Description of the task | Of all the entries below, retype only the lines from the one with "absolute; left: 18px;" through the one with "absolute; left: 11px;", exactly as they appear.

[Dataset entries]
————————
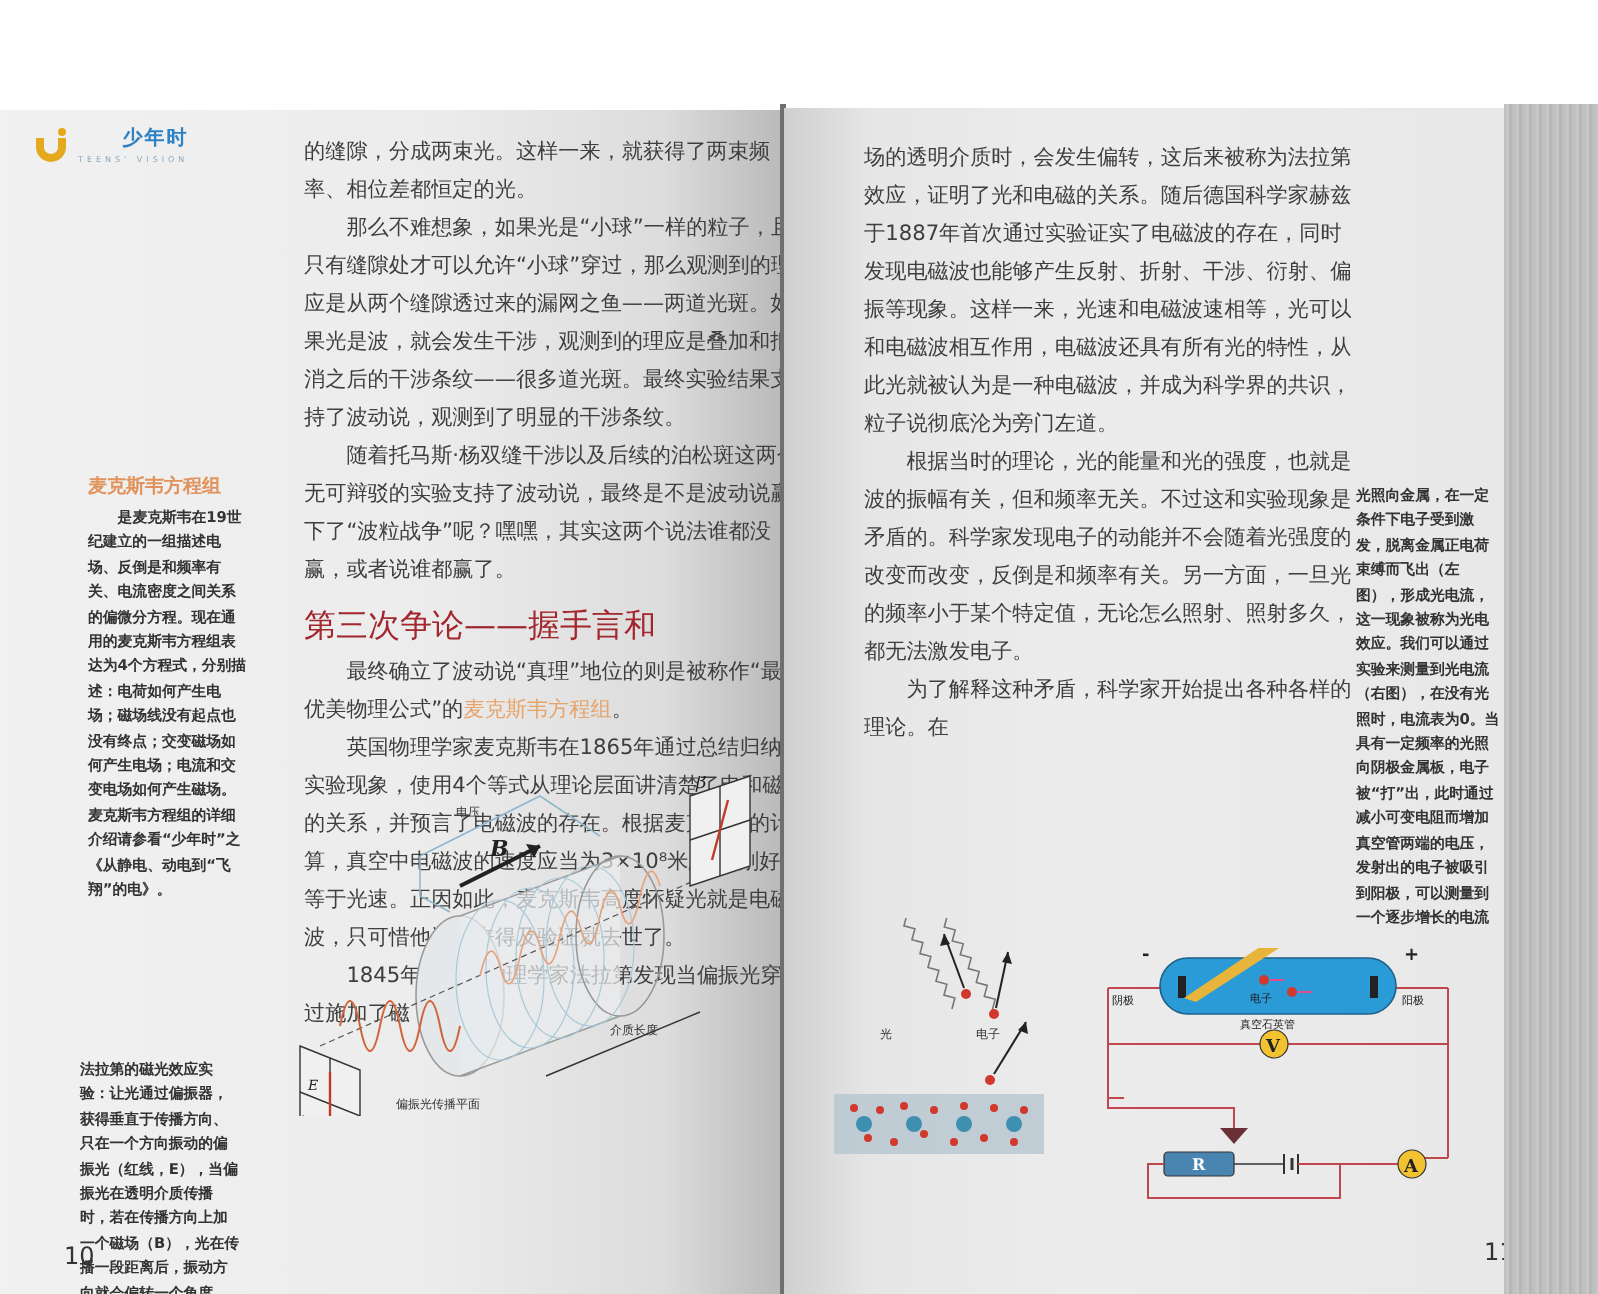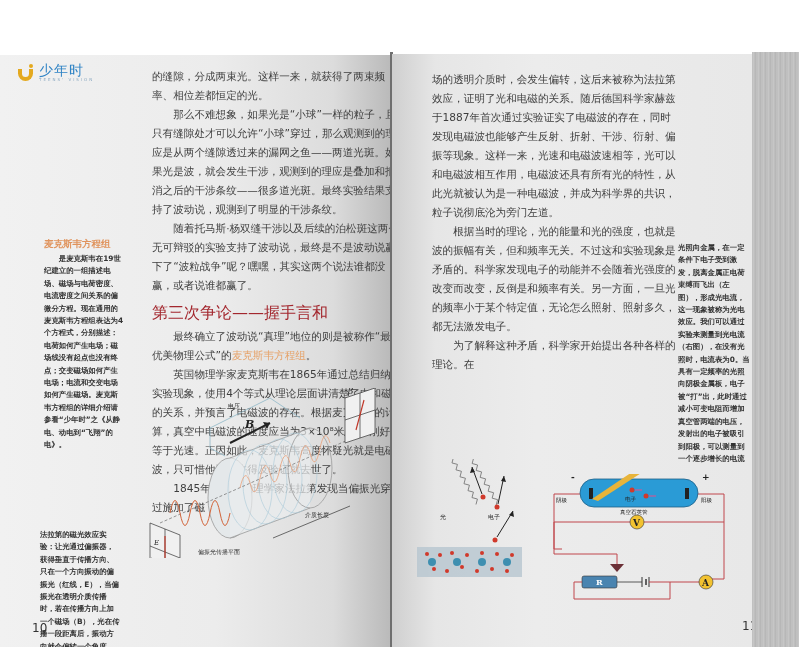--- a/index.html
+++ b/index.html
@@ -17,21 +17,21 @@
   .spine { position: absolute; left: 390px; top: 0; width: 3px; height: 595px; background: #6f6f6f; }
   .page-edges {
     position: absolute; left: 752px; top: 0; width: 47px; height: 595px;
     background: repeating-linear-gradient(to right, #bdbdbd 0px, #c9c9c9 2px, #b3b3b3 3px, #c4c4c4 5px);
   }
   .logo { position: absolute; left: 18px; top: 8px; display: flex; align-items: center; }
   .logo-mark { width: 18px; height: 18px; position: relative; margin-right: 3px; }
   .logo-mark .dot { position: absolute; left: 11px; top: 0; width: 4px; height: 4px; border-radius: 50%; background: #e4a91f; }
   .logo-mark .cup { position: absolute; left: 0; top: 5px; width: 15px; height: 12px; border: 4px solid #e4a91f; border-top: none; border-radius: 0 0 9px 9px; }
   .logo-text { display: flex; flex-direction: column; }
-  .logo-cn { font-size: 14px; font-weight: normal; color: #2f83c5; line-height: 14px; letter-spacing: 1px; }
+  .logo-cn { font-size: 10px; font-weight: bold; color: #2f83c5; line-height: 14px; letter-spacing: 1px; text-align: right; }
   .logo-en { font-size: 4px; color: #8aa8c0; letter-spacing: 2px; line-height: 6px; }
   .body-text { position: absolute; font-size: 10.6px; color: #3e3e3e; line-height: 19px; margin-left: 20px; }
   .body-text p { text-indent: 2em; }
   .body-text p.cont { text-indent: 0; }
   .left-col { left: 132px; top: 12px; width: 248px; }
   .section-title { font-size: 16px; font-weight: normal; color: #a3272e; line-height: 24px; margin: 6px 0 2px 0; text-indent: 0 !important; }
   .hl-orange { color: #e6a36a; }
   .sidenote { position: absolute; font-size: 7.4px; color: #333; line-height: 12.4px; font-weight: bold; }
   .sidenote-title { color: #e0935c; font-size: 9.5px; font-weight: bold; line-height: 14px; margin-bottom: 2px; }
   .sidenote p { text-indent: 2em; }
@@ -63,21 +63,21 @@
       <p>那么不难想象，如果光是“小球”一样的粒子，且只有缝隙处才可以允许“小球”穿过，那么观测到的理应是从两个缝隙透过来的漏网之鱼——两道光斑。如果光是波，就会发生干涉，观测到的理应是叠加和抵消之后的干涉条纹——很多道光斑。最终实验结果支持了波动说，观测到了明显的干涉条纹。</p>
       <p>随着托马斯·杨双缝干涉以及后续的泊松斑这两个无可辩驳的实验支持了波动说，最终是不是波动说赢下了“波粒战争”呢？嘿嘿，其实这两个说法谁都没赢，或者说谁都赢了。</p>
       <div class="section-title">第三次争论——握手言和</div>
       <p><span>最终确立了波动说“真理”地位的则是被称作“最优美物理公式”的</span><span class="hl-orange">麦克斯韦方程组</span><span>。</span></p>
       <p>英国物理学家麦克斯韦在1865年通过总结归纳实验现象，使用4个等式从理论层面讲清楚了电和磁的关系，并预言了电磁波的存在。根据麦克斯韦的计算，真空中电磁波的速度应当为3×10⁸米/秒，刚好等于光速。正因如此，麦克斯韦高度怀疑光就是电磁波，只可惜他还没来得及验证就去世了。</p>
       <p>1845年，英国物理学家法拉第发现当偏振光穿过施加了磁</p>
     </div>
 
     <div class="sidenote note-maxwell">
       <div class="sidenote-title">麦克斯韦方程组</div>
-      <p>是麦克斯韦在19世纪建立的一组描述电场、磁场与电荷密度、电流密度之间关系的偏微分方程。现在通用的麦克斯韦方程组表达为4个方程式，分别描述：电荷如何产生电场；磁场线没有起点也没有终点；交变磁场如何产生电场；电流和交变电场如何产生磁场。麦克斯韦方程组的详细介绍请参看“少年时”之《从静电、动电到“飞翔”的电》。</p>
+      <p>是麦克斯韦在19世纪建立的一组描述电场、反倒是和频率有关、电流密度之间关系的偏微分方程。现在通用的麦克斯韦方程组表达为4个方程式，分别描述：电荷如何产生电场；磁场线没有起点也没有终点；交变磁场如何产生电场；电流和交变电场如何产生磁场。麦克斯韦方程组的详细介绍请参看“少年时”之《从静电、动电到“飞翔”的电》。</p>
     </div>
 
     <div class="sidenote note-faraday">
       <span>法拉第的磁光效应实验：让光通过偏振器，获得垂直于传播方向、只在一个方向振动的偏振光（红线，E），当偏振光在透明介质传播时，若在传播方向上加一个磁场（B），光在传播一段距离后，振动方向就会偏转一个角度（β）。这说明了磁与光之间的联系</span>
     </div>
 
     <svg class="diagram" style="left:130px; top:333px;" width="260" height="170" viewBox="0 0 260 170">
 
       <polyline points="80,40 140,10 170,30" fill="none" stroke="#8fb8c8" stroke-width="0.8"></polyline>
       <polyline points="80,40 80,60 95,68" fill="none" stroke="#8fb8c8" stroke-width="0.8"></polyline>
————————
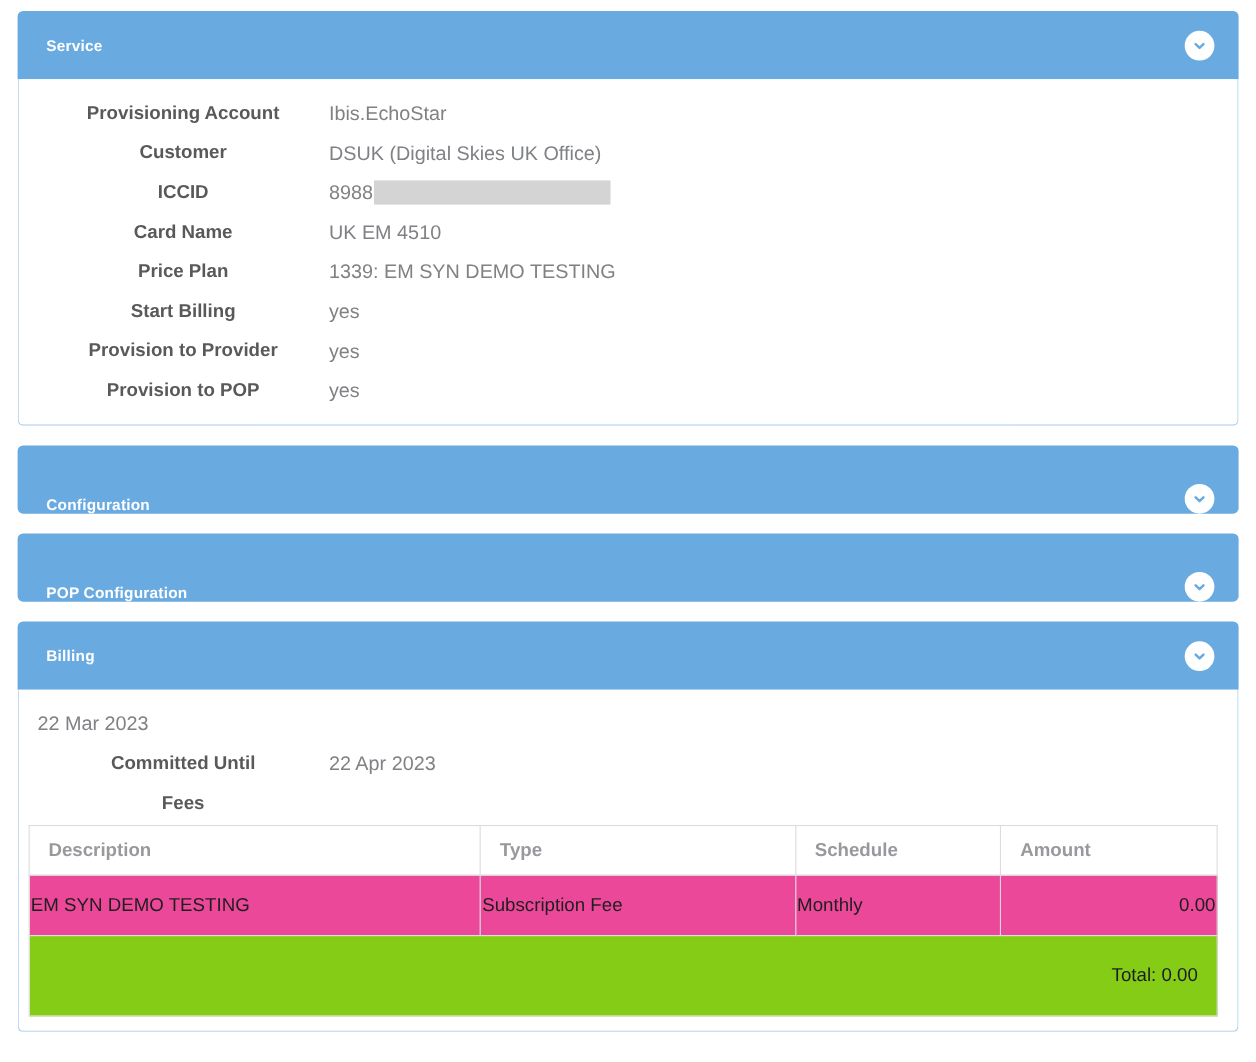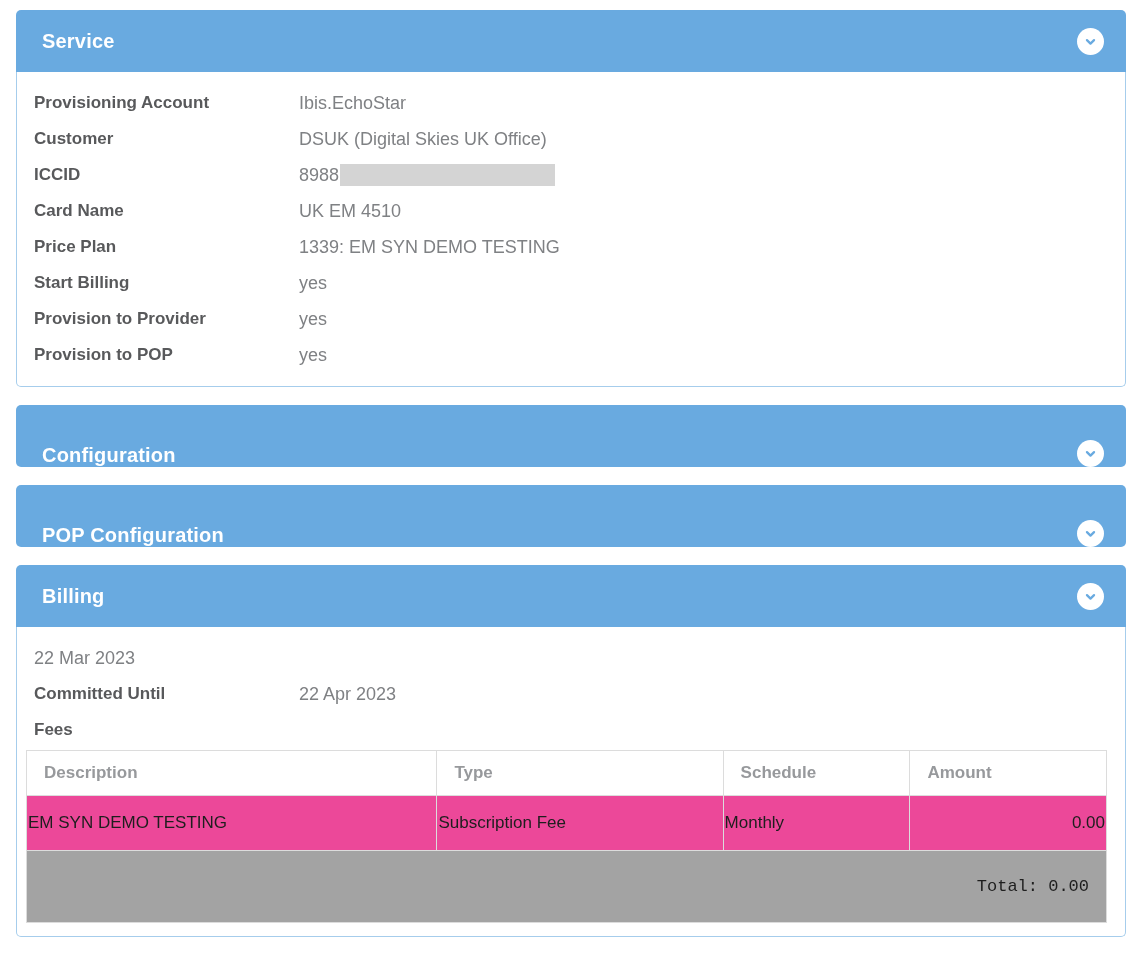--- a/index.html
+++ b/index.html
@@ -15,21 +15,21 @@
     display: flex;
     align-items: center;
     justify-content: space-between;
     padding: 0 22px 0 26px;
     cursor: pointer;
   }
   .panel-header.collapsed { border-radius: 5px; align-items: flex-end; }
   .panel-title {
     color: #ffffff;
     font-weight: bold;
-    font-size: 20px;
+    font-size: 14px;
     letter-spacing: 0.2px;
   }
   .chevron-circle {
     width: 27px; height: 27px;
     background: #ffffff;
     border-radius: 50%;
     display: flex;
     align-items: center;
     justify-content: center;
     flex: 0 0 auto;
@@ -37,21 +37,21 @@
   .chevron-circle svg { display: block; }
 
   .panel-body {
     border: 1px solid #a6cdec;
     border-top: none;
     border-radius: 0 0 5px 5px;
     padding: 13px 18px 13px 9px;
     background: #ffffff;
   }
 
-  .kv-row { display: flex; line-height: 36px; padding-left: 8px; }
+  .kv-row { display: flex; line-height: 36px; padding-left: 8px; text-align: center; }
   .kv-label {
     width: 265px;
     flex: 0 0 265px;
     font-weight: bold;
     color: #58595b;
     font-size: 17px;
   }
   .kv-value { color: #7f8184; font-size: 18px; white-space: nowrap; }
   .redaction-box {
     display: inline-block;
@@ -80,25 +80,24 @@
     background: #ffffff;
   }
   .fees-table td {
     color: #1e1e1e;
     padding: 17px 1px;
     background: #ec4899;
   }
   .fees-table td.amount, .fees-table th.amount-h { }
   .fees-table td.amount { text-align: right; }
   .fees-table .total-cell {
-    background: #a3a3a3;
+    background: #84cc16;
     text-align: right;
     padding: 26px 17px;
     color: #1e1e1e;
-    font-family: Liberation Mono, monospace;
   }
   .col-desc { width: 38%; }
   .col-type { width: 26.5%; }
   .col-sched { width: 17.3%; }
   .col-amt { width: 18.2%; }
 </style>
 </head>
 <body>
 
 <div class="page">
————————
Finished task |
   .logo { position: absolute; left: 18px; top: 8px; display: flex; align-items: center; }
   .logo-mark { width: 18px; height: 18px; position: relative; margin-right: 3px; }
   .logo-mark .dot { position: absolute; left: 11px; top: 0; width: 4px; height: 4px; border-radius: 50%; background: #e4a91f; }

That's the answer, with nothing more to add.